▶ [Problem description] Pull out every line in the data below that contains the string "label", and copy each of those lines.

▶ [Record set]
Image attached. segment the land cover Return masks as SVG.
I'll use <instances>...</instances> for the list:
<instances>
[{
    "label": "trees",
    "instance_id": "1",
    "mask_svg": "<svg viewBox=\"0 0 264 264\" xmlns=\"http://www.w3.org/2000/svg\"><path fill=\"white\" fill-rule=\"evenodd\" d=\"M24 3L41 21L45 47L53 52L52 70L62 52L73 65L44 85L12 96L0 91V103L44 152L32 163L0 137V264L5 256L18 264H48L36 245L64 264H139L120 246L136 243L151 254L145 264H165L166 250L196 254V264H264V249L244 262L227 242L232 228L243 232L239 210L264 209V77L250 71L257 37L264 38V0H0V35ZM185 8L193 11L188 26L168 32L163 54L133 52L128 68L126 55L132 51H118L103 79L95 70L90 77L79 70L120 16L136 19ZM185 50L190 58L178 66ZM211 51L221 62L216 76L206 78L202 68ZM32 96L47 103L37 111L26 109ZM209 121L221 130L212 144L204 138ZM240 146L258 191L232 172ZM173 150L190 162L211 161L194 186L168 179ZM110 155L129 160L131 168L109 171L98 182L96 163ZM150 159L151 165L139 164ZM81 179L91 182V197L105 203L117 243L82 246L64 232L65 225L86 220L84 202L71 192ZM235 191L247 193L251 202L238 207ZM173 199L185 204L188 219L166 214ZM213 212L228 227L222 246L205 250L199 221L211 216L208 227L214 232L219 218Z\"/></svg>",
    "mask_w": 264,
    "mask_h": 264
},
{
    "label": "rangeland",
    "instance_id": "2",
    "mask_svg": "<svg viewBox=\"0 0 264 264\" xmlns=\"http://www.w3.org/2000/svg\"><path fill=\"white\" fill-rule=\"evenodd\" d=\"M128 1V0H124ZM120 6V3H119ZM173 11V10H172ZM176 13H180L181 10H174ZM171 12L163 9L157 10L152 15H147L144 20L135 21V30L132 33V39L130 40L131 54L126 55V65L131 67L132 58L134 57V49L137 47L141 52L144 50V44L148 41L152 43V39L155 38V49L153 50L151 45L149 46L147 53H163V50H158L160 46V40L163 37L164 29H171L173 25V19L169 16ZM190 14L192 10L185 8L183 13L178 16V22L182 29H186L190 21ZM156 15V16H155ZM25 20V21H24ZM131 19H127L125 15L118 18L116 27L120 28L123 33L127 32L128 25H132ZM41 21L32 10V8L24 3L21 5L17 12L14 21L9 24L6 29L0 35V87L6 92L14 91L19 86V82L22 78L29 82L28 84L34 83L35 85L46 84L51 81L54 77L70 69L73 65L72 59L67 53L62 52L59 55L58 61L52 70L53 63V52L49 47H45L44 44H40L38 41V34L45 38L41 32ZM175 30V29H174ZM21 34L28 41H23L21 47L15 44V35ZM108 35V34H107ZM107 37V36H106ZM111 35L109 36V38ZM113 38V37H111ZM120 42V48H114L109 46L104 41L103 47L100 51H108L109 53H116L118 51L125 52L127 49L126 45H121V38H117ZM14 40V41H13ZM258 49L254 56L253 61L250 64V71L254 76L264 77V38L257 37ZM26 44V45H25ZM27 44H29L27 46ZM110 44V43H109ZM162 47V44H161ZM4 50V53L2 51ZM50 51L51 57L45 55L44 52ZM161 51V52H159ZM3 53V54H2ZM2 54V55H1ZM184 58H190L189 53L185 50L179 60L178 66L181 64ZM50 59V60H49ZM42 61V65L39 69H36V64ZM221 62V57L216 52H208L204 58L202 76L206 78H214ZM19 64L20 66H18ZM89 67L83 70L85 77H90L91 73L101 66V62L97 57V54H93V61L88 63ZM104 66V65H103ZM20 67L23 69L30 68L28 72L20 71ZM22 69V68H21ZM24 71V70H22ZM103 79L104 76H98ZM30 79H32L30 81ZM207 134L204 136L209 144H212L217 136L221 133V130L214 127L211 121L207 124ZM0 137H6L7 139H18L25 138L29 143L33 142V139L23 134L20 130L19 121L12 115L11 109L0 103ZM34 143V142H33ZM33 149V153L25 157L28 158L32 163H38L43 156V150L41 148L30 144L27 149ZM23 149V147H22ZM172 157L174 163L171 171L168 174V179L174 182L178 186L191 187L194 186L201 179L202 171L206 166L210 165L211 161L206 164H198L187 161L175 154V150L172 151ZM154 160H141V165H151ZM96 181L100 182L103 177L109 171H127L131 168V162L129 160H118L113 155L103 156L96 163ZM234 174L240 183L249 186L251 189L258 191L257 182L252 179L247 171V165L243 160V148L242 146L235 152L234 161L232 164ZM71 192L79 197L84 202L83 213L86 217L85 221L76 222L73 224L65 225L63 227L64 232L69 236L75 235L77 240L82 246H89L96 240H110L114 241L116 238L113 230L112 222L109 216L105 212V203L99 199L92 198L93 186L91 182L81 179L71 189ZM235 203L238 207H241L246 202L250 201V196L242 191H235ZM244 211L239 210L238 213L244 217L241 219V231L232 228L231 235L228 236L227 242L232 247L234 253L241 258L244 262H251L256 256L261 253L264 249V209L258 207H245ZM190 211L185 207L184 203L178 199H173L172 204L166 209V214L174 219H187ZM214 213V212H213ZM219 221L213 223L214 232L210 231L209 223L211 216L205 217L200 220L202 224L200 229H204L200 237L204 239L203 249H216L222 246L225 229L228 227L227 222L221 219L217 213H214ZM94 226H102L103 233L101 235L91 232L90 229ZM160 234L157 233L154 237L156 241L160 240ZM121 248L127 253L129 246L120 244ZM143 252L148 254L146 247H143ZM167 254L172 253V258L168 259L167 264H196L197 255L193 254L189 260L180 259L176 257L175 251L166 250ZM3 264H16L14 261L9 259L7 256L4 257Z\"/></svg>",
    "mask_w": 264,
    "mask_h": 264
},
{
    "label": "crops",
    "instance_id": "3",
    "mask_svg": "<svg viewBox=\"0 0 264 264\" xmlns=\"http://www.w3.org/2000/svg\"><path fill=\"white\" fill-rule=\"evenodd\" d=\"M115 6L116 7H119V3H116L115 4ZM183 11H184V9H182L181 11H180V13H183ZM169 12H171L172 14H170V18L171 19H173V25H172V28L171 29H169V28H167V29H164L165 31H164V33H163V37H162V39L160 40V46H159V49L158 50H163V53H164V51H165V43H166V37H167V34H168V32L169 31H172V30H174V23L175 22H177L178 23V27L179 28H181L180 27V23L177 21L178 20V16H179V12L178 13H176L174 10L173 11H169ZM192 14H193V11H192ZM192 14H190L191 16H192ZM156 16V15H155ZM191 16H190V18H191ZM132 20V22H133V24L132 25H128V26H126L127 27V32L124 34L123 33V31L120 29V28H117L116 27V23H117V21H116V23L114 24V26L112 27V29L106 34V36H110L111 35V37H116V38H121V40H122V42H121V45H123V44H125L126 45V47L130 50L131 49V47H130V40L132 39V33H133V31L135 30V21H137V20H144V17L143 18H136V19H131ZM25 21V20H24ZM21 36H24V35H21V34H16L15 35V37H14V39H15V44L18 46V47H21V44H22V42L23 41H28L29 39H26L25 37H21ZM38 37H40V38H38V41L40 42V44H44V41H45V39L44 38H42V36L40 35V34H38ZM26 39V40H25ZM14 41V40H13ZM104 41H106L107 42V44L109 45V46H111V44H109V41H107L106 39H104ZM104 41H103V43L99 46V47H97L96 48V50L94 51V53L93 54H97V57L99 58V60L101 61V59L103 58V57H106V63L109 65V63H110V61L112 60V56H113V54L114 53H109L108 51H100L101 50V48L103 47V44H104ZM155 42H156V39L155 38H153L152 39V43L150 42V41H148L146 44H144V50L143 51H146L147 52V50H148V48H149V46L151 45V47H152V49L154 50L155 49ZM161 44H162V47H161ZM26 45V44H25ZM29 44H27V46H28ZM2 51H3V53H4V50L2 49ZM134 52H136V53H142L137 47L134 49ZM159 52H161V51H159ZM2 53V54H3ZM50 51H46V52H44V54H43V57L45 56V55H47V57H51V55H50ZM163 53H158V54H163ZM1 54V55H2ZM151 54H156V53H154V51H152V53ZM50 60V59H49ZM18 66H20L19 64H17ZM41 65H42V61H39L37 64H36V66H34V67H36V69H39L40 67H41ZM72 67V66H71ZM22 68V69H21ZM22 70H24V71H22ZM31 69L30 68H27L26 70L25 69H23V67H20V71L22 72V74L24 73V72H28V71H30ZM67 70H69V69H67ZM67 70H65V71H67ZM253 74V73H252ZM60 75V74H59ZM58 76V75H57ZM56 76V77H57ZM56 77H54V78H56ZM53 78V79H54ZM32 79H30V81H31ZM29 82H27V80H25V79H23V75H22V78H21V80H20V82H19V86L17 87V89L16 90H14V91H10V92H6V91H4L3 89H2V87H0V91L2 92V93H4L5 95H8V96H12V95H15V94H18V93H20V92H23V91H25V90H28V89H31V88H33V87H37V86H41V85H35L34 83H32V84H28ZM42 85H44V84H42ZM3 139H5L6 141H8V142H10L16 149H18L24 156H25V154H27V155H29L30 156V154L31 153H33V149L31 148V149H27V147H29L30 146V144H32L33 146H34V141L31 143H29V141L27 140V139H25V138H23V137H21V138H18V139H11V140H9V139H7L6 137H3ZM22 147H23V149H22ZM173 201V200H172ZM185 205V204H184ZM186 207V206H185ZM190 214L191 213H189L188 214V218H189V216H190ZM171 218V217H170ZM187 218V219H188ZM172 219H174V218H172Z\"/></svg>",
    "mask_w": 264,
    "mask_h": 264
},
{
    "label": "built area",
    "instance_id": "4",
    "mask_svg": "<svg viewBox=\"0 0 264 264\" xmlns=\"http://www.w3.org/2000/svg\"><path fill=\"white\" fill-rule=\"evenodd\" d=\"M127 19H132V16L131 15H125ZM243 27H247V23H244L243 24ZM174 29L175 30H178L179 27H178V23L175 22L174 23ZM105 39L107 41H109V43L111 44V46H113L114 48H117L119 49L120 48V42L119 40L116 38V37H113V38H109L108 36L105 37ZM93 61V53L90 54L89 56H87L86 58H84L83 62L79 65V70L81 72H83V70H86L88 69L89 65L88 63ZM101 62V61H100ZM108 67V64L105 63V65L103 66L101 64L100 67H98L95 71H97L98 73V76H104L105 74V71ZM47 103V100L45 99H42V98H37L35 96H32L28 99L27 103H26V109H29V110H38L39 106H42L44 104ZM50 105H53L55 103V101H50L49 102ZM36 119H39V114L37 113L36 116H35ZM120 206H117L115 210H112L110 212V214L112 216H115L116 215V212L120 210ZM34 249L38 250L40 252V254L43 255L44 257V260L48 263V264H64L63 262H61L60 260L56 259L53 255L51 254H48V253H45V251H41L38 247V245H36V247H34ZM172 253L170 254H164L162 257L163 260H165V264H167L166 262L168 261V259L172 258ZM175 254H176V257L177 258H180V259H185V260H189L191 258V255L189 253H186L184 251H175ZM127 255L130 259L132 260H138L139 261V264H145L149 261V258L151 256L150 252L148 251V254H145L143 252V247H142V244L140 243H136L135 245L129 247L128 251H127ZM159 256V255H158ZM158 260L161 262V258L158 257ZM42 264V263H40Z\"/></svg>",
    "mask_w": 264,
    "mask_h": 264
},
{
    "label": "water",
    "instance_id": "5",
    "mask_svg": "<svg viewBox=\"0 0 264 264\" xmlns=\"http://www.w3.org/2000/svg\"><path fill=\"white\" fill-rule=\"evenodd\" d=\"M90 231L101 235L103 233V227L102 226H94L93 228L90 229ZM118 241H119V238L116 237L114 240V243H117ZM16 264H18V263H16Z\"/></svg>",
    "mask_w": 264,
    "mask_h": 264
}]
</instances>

▶ [Completed task]
    "label": "trees",
    "label": "rangeland",
    "label": "crops",
    "label": "built area",
    "label": "water",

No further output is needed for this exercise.